◆ Set problem 1: Please turn the paragraph of the court opinion that begins "The defendant, Bobbi J. Forbes, was charged" into a shorter bulleted list that keeps its main facts.
◆ Set problem 2: In the court opinion, which judge presided over the trial court?

◆ Page extract:
☆ ☆ ☆
STATE OF LOUISIANA COURT OF APPEAL FIRST CIRCUIT
Jun 7, 2013
2012 KA 2001 (La. Ct. App. Jun. 7, 2013)

Opinion

2012 KA 2001

06-07-2013

STATE OF LOUISIANA v. BOBBI J. FORBES

Walter P. Reed Covington, LA Counsel for Appellee, State of Louisiana Kathryn W. Landry Baton Rouge, LA Frank Sloan Mandeville, LA Counsel for Defendant/Appellant, Bobbi J. Forbes


NOT DESIGNATED FOR PUBLICATION


Appealed from the

Twenty-Second Judicial District Court

In and for the Parish of St. Tammany, State of Louisiana

Trial Court Number 520679


Honorable Raymond S. Childress, Judge Presiding

Walter P. Reed
Covington, LA
Counsel for Appellee,
State of Louisiana
Kathryn W. Landry
Baton Rouge, LA
Frank Sloan
Mandeville, LA
Counsel for Defendant/Appellant,
Bobbi J. Forbes

BEFORE: WHIPPLE, C.J., McCLENDON AND HIGGINBOTHAM, JJ.

WHIPPLE , C.J.,

The defendant, Bobbi J. Forbes, was charged by bill of information with possession of Alprazolam, a violation of LSA-R.S. 40:969(C) (Count 1); possession of Oxycodone, a violation of LSA-R.S. 40:967(C) (Count 2); possession of Morphine, a violation of LSA-R.S. 40:967(C) (Count 3); possession of Hydromorphone, a violation of LSA-R.S. 40:967(C) (Count 4); and possession of marijuana, a violation of LSA-R.S. 40:966(C) & (E). The defendant pled not guilty to all counts. The defendant filed a motion to suppress evidence and, following a hearing on the matter, the motion was denied. Thereafter, the defendant withdrew her prior plea of not guilty and, at a Boykin hearing, entered a Crosby plea of guilty to the charges, reserving her right to challenge the trial court's rulings on the motion to suppress. See State v. Crosby, 338 So. 2d 584 (La. 1976). For each of the four counts, the defendant was sentenced to three years at hard labor, with each sentence to run concurrently. The sentences were suspended and the defendant was placed on probation for a period of five years, with probation being subject to special conditions. For the possession-of-marijuana conviction, the defendant was sentenced to six months in the parish jail. The six-month sentence was suspended and the defendant was placed on probation for a period of two years. This sentence was ordered to run concurrently with the other sentences. The defendant now appeals, designating one assignment of error.
☆ ☆ ☆
(Items from a dataset)
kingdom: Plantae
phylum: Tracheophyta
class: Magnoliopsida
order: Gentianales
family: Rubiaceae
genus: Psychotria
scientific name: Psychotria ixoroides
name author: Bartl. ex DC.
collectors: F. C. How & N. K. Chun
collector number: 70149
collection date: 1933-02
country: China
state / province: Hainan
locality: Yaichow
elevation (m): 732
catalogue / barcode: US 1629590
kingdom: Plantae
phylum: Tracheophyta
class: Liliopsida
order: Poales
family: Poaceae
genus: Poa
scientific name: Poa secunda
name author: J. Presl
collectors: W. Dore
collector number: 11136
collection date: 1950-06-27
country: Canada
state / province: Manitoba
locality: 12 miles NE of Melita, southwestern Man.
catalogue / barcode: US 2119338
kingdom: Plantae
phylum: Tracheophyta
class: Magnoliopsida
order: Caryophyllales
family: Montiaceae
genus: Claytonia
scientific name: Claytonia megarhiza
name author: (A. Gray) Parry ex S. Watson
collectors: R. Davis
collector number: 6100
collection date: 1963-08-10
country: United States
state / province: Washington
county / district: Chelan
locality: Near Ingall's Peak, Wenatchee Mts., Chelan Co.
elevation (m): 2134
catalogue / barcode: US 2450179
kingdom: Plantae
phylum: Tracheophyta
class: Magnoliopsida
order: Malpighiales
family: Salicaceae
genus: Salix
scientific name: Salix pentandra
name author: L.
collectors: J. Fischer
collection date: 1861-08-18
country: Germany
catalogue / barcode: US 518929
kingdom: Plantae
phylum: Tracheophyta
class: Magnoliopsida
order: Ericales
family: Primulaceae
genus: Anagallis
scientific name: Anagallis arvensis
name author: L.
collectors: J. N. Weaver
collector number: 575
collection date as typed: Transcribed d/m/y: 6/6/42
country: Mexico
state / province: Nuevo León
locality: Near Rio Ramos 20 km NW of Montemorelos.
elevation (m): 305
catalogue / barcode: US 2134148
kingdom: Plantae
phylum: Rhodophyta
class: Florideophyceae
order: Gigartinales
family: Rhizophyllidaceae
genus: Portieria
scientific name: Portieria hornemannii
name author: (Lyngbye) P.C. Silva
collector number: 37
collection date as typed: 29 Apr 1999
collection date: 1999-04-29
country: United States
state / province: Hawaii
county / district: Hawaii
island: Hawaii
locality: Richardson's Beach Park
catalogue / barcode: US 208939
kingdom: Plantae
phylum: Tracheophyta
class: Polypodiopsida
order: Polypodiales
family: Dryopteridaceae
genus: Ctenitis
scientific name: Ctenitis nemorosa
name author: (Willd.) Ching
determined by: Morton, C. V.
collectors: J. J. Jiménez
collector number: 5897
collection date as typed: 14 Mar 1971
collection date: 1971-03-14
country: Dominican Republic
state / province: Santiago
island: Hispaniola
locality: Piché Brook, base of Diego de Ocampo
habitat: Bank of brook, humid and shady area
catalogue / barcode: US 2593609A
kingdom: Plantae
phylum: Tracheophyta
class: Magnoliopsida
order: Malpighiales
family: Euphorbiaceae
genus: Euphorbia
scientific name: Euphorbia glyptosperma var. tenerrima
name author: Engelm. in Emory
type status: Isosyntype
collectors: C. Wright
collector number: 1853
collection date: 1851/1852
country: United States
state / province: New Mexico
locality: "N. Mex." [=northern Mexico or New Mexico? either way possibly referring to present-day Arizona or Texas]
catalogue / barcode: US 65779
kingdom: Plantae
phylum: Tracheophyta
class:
☆ ☆ ☆
◆ Worked answer 1:
- Bobbi J. Forbes was charged by bill of information with possession of Alprazolam (Count 1), Oxycodone (Count 2), Morphine (Count 3), Hydromorphone (Count 4), and marijuana.
- She pled not guilty to all counts.
- Her motion to suppress evidence was denied after a hearing.
- She then withdrew her not-guilty plea and, at a Boykin hearing, entered a Crosby plea of guilty, reserving her right to challenge the rulings on the motion to suppress.
- On each of the four counts she received three years at hard labor, concurrent. The sentences were suspended, with five years of probation subject to special conditions.
- For marijuana possession she received six months in the parish jail, suspended, with two years of probation, concurrent with the other sentences.
- She appeals, designating one assignment of error.

◆ Worked answer 2: Honorable Raymond S. Childress